↓

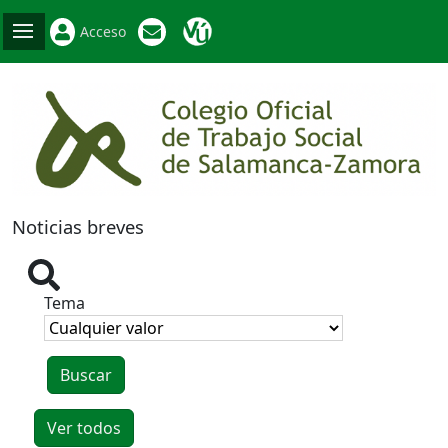
Acceso
Noticias breves
Tema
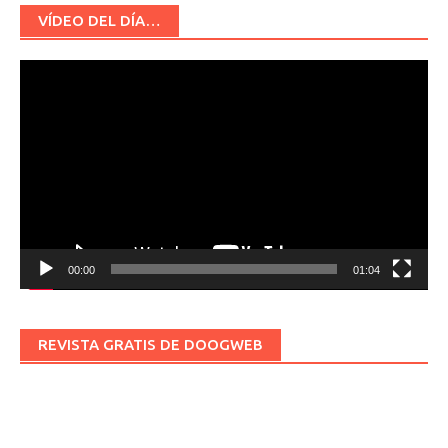
VÍDEO DEL DÍA…
Reproductor
de
vídeo
00:00
01:04
REVISTA GRATIS DE DOOGWEB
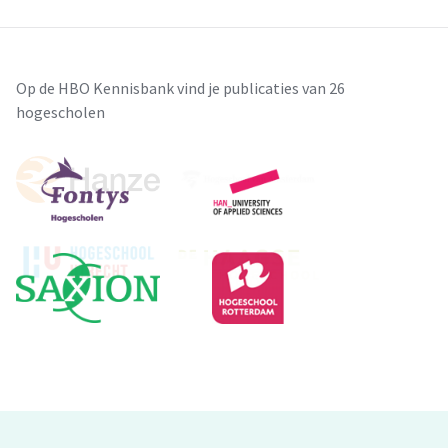
Op de HBO Kennisbank vind je publicaties van 26
hogescholen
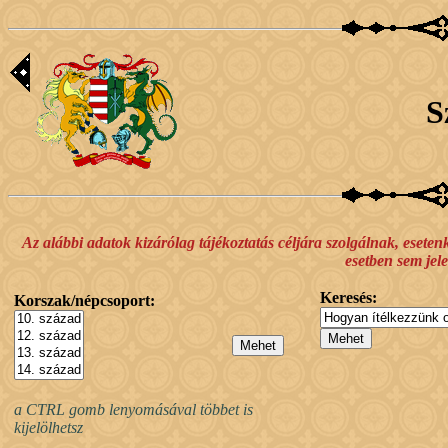
S
Az alábbi adatok kizárólag tájékoztatás céljára szolgálnak, esete
esetben sem jele
Keresés:
Korszak/népcsoport:
a CTRL gomb lenyomásával többet is
kijelölhetsz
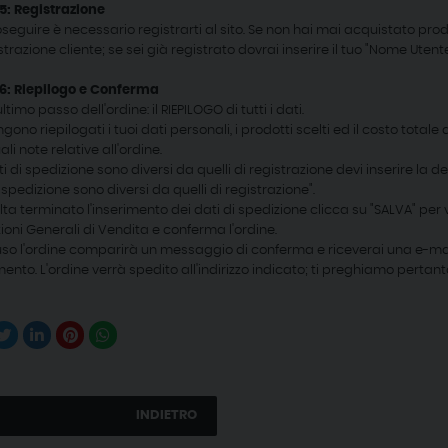
5: Registrazione
seguire è necessario registrarti al sito. Se non hai mai acquistato prodot
strazione cliente; se sei già registrato dovrai inserire il tuo "Nome Uten
6: Riepilogo e Conferma
'ultimo passo dell'ordine: il RIEPILOGO di tutti i dati.
gono riepilogati i tuoi dati personali, i prodotti scelti ed il costo total
li note relative all'ordine.
ti di spedizione sono diversi da quelli di registrazione devi inserire la de
 spedizione sono diversi da quelli di registrazione".
ta terminato l'inserimento dei dati di spedizione clicca su "SALVA" per vis
ioni Generali di Vendita e conferma l'ordine.
so l'ordine comparirà un messaggio di conferma e riceverai una e-mail c
to. L'ordine verrà spedito all'indirizzo indicato; ti preghiamo pertanto d
INDIETRO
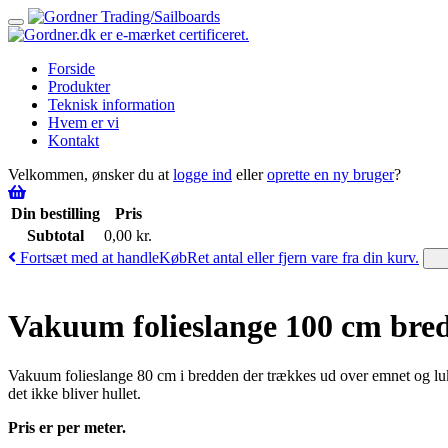
Toggle
navigation
Forside
Produkter
Teknisk information
Hvem er vi
Kontakt
Velkommen, ønsker du at
logge ind
eller
oprette en ny bruger
?
Din bestilling
Pris
Subtotal
0,00
kr.
Fortsæt med at handle
Køb
Ret antal eller fjern vare fra din kurv.
Vakuum folieslange 100 cm bre
Vakuum folieslange 80 cm i bredden der trækkes ud over emnet og lukkes
det ikke bliver hullet.
Pris er per meter.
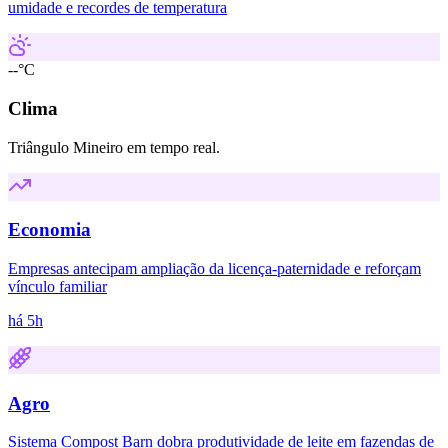
umidade e recordes de temperatura
--°C
Clima
Triângulo Mineiro em tempo real.
Economia
Empresas antecipam ampliação da licença-paternidade e reforçam
vínculo familiar
há 5h
Agro
Sistema Compost Barn dobra produtividade de leite em fazendas de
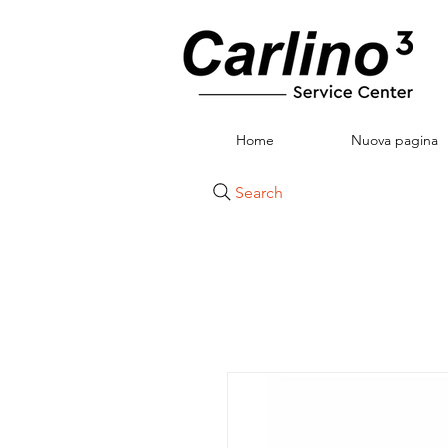
Home
Nuova pagina
Search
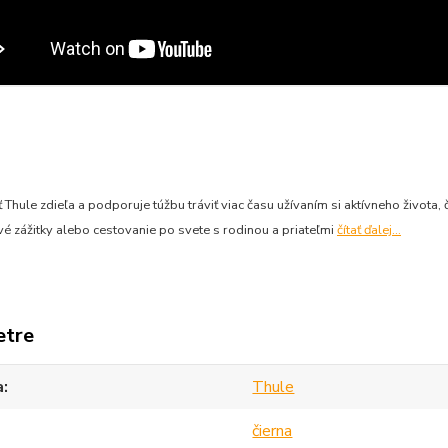
Thule zdieľa a podporuje túžbu tráviť viac času užívaním si aktívneho života,
é zážitky alebo cestovanie po svete s rodinou a priateľmi
čítať ďalej...
etre
a
Thule
čierna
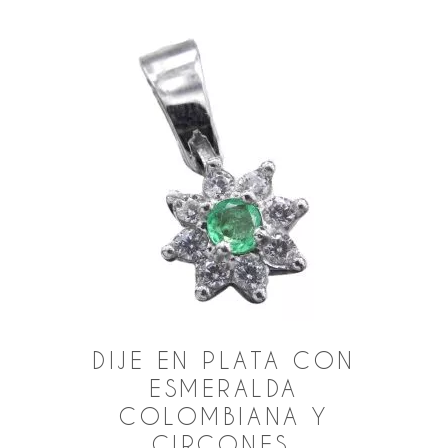
DIJE EN PLATA CON
ESMERALDA
COLOMBIANA Y
CIRCONES.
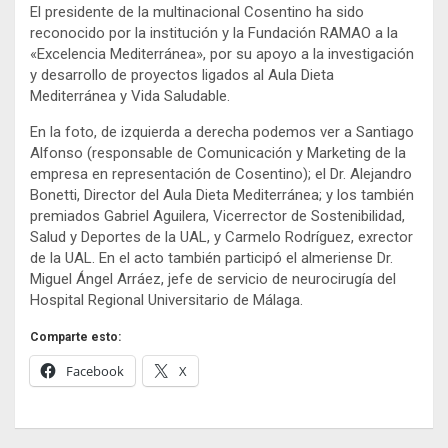
El presidente de la multinacional Cosentino ha sido
reconocido por la institución y la Fundación RAMAO a la
«Excelencia Mediterránea», por su apoyo a la investigación
y desarrollo de proyectos ligados al Aula Dieta
Mediterránea y Vida Saludable.
En la foto, de izquierda a derecha podemos ver a Santiago
Alfonso (responsable de Comunicación y Marketing de la
empresa en representación de Cosentino); el Dr. Alejandro
Bonetti, Director del Aula Dieta Mediterránea; y los también
premiados Gabriel Aguilera, Vicerrector de Sostenibilidad,
Salud y Deportes de la UAL, y Carmelo Rodríguez, exrector
de la UAL. En el acto también participó el almeriense Dr.
Miguel Ángel Arráez, jefe de servicio de neurocirugía del
Hospital Regional Universitario de Málaga.
Comparte esto:
Facebook
X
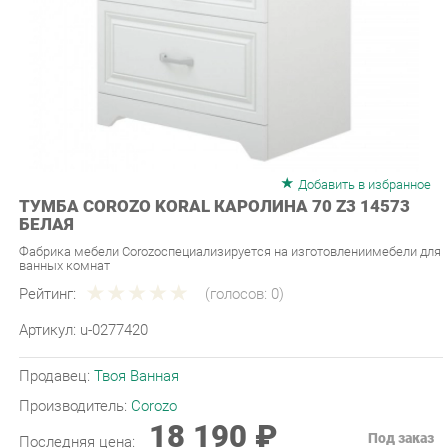
Добавить в избранное
ТУМБА COROZO KORAL КАРОЛИНА 70 Z3 14573
БЕЛАЯ
Фабрика мебели Corozoспециализируется на изготовлениимебели для
ванных комнат
Рейтинг:
(голосов:
0
)
Артикул:
u-0277420
Продавец:
Твоя Ванная
Производитель:
Corozo
18 190 ₽
Под заказ
Последняя цена:
ЗАКАЗАТЬ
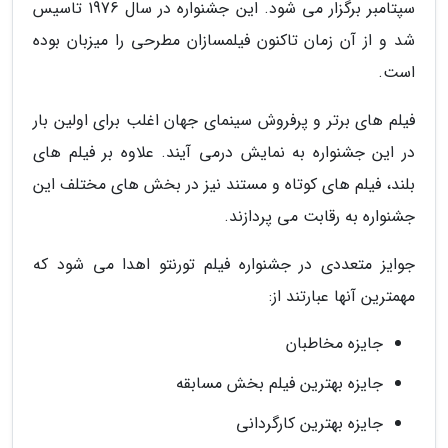
سپتامبر برگزار می شود. این جشنواره در سال 1976 تاسیس
شد و از آن زمان تاکنون فیلمسازان مطرحی را میزبان بوده
است.
فیلم های برتر و پرفروش سینمای جهان اغلب برای اولین بار
در این جشنواره به نمایش درمی آیند. علاوه بر فیلم های
بلند، فیلم های کوتاه و مستند نیز در بخش های مختلف این
جشنواره به رقابت می پردازند.
جوایز متعددی در جشنواره فیلم تورنتو اهدا می شود که
مهمترین آنها عبارتند از:
جایزه مخاطبان
جایزه بهترین فیلم بخش مسابقه
جایزه بهترین کارگردانی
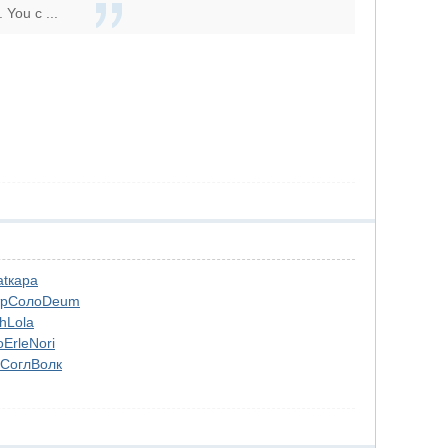
 You c ...
at
кара
р
Соло
Deum
h
Lola
o
Erle
Nori
Согл
Волк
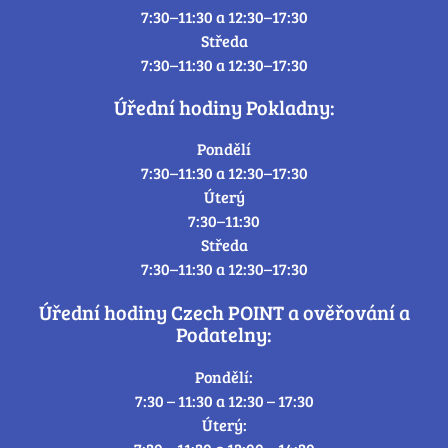
7:30–11:30 a 12:30–17:30
Středa
7:30–11:30 a 12:30–17:30
Úřední hodiny Pokladny:
Pondělí
7:30–11:30 a 12:30–17:30
Úterý
7:30–11:30
Středa
7:30–11:30 a 12:30–17:30
Úřední hodiny Czech POINT a ověřování a
Podatelny:
Pondělí:
7:30 – 11:30 a 12:30 – 17:30
Úterý:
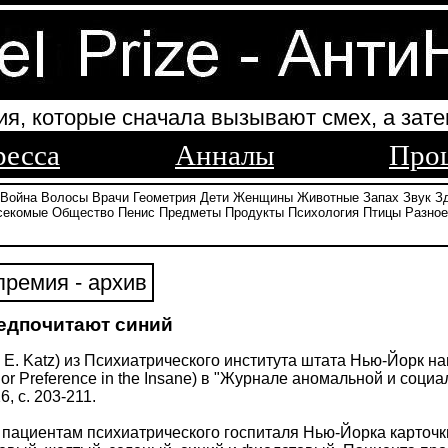
ия, которые сначала вызывают смех, а зате
ресса
Анналы
Про
Война
Волосы
Врачи
Геометрия
Дети
Женщины
Животные
Запах
Звук
З
секомые
Общество
Пенис
Предметы
Продукты
Психология
Птицы
Разное
ремия - архив
едпочитают синий
d E. Katz) из Психиатрического института штата Нью-Йорк 
r Preference in the Insane) в "Журнале аномальной и социал
6, с. 203-211.
 пациентам психиатрического госпиталя Нью-Йорка карточк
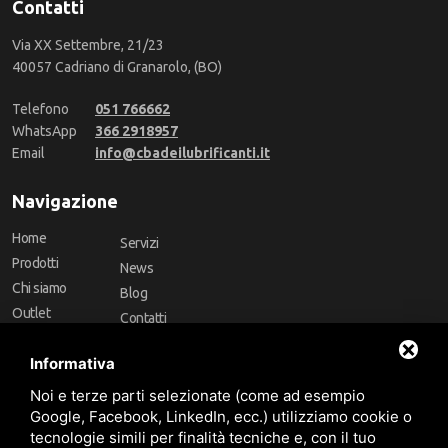
Contatti
Via XX Settembre, 21/23
40057 Cadriano di Granarolo, (BO)
Telefono
051 766662
WhatsApp
366 2918957
Email
info@cbadeilubrificanti.it
Navigazione
Home
Servizi
Prodotti
News
Chi siamo
Blog
Outlet
Contatti
Offerte
Faq
Informativa
Marchi
Noi e terze parti selezionate (come ad esempio
Follow Us
Google, Facebook, LinkedIn, ecc.) utilizziamo cookie o
tecnologie simili per finalità tecniche e, con il tuo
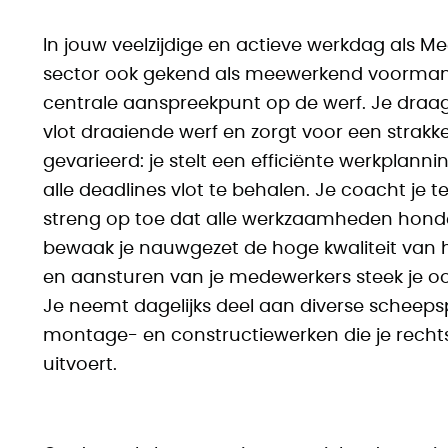
In jouw veelzijdige en actieve werkdag als
sector ook gekend als meewerkend voorman) 
centrale aanspreekpunt op de werf. Je draag
vlot draaiende werf en zorgt voor een strakk
gevarieerd: je stelt een efficiënte werkplan
alle deadlines vlot te behalen. Je coacht je t
streng op toe dat alle werkzaamheden honde
bewaak je nauwgezet de hoge kwaliteit van 
en aansturen van je medewerkers steek je oo
Je neemt dagelijks deel aan diverse scheeps
montage- en constructiewerken die je rech
uitvoert.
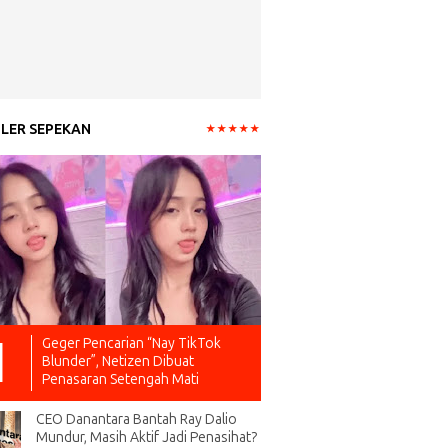
LER SEPEKAN
Geger Pencarian “Nay TikTok
Blunder”, Netizen Dibuat
Penasaran Setengah Mati
CEO Danantara Bantah Ray Dalio
Mundur, Masih Aktif Jadi Penasihat?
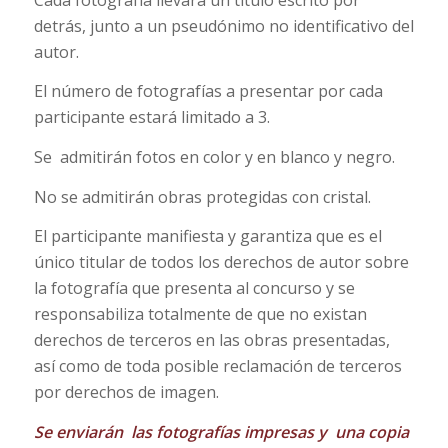
detrás, junto a un pseudónimo no identificativo del
autor.
El número de fotografías a presentar por cada
participante estará limitado a 3.
Se admitirán fotos en color y en blanco y negro.
No se admitirán obras protegidas con cristal.
El participante manifiesta y garantiza que es el
único titular de todos los derechos de autor sobre
la fotografía que presenta al concurso y se
responsabiliza totalmente de que no existan
derechos de terceros en las obras presentadas,
así como de toda posible reclamación de terceros
por derechos de imagen.
Se enviarán las fotografías impresas y una copia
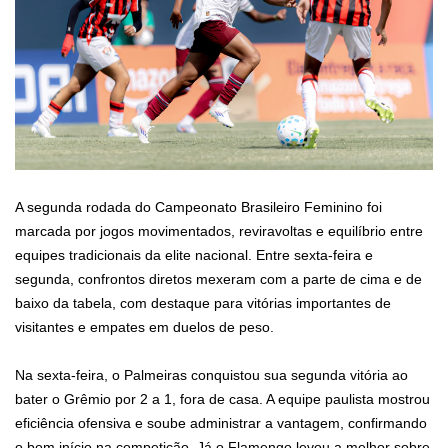
A segunda rodada do Campeonato Brasileiro Feminino foi
marcada por jogos movimentados, reviravoltas e equilíbrio entre
equipes tradicionais da elite nacional. Entre sexta-feira e
segunda, confrontos diretos mexeram com a parte de cima e de
baixo da tabela, com destaque para vitórias importantes de
visitantes e empates em duelos de peso.
Na sexta-feira, o Palmeiras conquistou sua segunda vitória ao
bater o Grêmio por 2 a 1, fora de casa. A equipe paulista mostrou
eficiência ofensiva e soube administrar a vantagem, confirmando
o bom início na competição. Já o Flamengo levou a melhor sobre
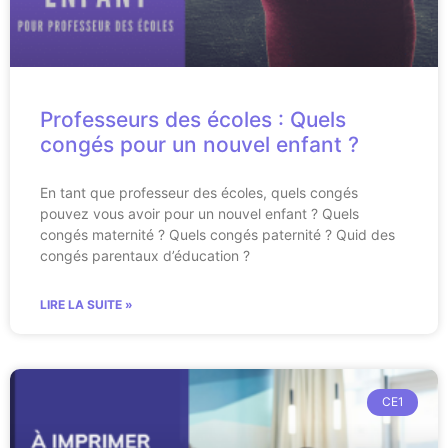
Professeurs des écoles : Quels
congés pour un nouvel enfant ?
En tant que professeur des écoles, quels congés
pouvez vous avoir pour un nouvel enfant ? Quels
congés maternité ? Quels congés paternité ? Quid des
congés parentaux d’éducation ?
LIRE LA SUITE »
CE1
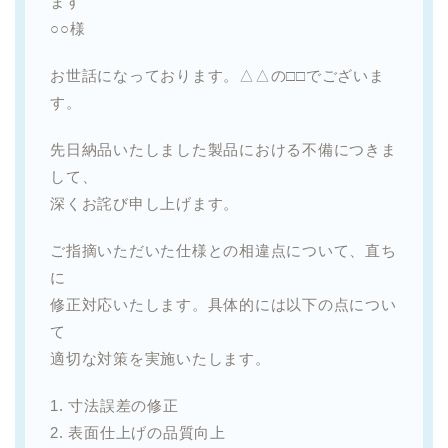
ます
○○様
お世話になっております。△△の□□でございま
す。
先日納品いたしました製品における不備につきま
して、
深くお詫び申し上げます。
ご指摘いただいた仕様との相違点について、直ち
に
修正対応いたします。具体的には以下の点につい
て
適切な対策を実施いたします。
1. 寸法誤差の修正
2. 表面仕上げの品質向上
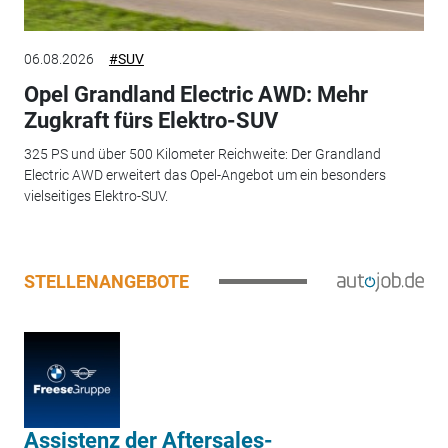
06.08.2026
#SUV
Opel Grandland Electric AWD: Mehr
Zugkraft fürs Elektro-SUV
325 PS und über 500 Kilometer Reichweite: Der Grandland
Electric AWD erweitert das Opel-Angebot um ein besonders
vielseitiges Elektro-SUV.
STELLENANGEBOTE
Assistenz der Aftersales-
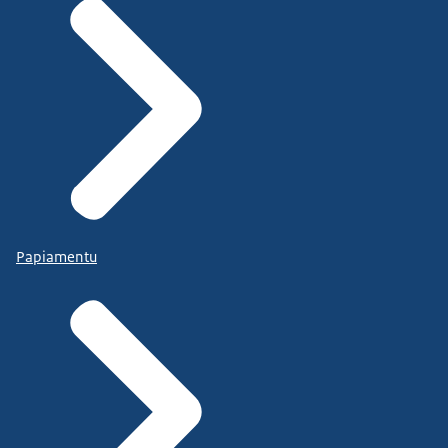
Papiamentu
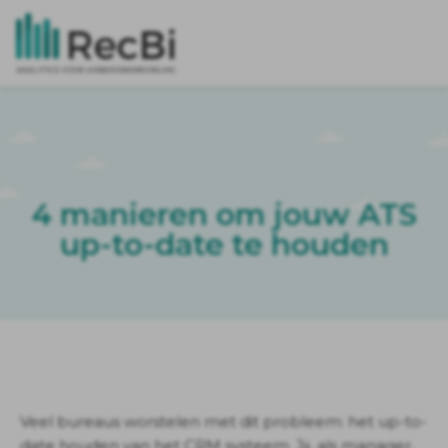
4 manieren om jouw ATS
up-to-date te houden
Veel bureaus worstelen met dit probleem: het up-to-
date houden van het CRM systeem. Jij, als manager,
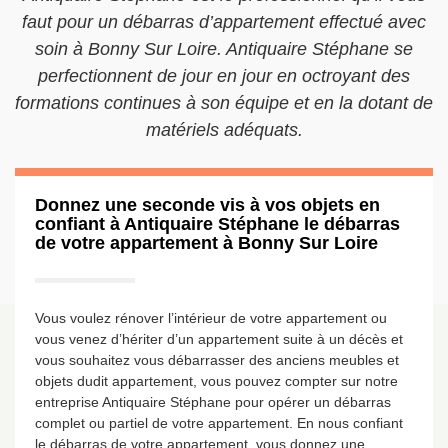
faut pour un débarras d’appartement effectué avec
soin à Bonny Sur Loire. Antiquaire Stéphane se
perfectionnent de jour en jour en octroyant des
formations continues à son équipe et en la dotant de
matériels adéquats.
Donnez une seconde vis à vos objets en
confiant à Antiquaire Stéphane le débarras
de votre appartement à Bonny Sur Loire
Vous voulez rénover l’intérieur de votre appartement ou
vous venez d’hériter d’un appartement suite à un décès et
vous souhaitez vous débarrasser des anciens meubles et
objets dudit appartement, vous pouvez compter sur notre
entreprise Antiquaire Stéphane pour opérer un débarras
complet ou partiel de votre appartement. En nous confiant
le débarras de votre appartement, vous donnez une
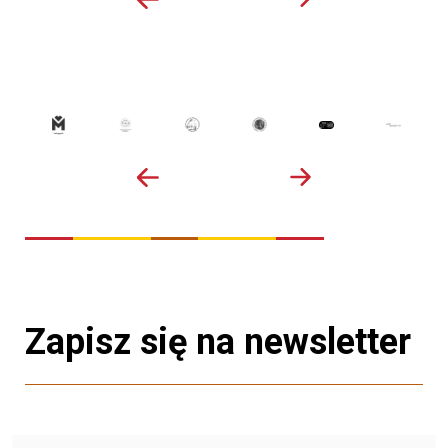
Zapisz się na newsletter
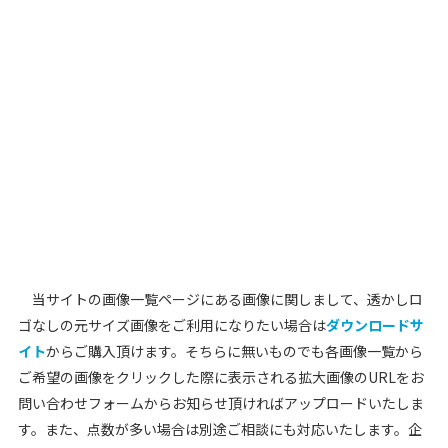
当サイトの画像一覧ページにある画像に関しまして、透かしロ
ゴなしの元サイズ画像をご利用になりたい場合は
ダウンロードサ
イト
からご購入頂けます。そちらに無いものでも各画像一覧から
ご希望の画像をクリックした際に表示される拡大画像のURLをお
問い合わせフォームからお知らせ頂ければアップロードいたしま
す。また、点数が多い場合は別途ご相談にも対応いたします。企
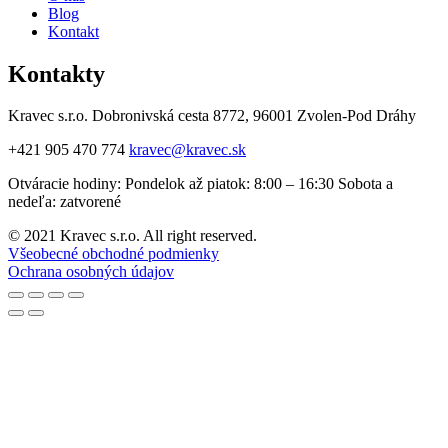
Blog
Kontakt
Kontakty
Kravec s.r.o. Dobronivská cesta 8772, 96001 Zvolen-Pod Dráhy
+421 905 470 774
kravec@kravec.sk
Otváracie hodiny: Pondelok až piatok: 8:00 – 16:30 Sobota a
nedeľa: zatvorené
© 2021 Kravec s.r.o. All right reserved.
Všeobecné obchodné podmienky
Ochrana osobných údajov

↑

_Prompt_.
All pictures are to be skipped. Output, word for word, the lines in the data above starting at the line containing "objets dudit appartement, vous" and ending at the line containing "当サイトの画像一覧ページにある画像に関しまして、透かしロ".

_Solution to the exercise_.
objets dudit appartement, vous pouvez compter sur notre
entreprise Antiquaire Stéphane pour opérer un débarras
complet ou partiel de votre appartement. En nous confiant
le débarras de votre appartement, vous donnez une
Zapisz się na newsletter
当サイトの画像一覧ページにある画像に関しまして、透かしロ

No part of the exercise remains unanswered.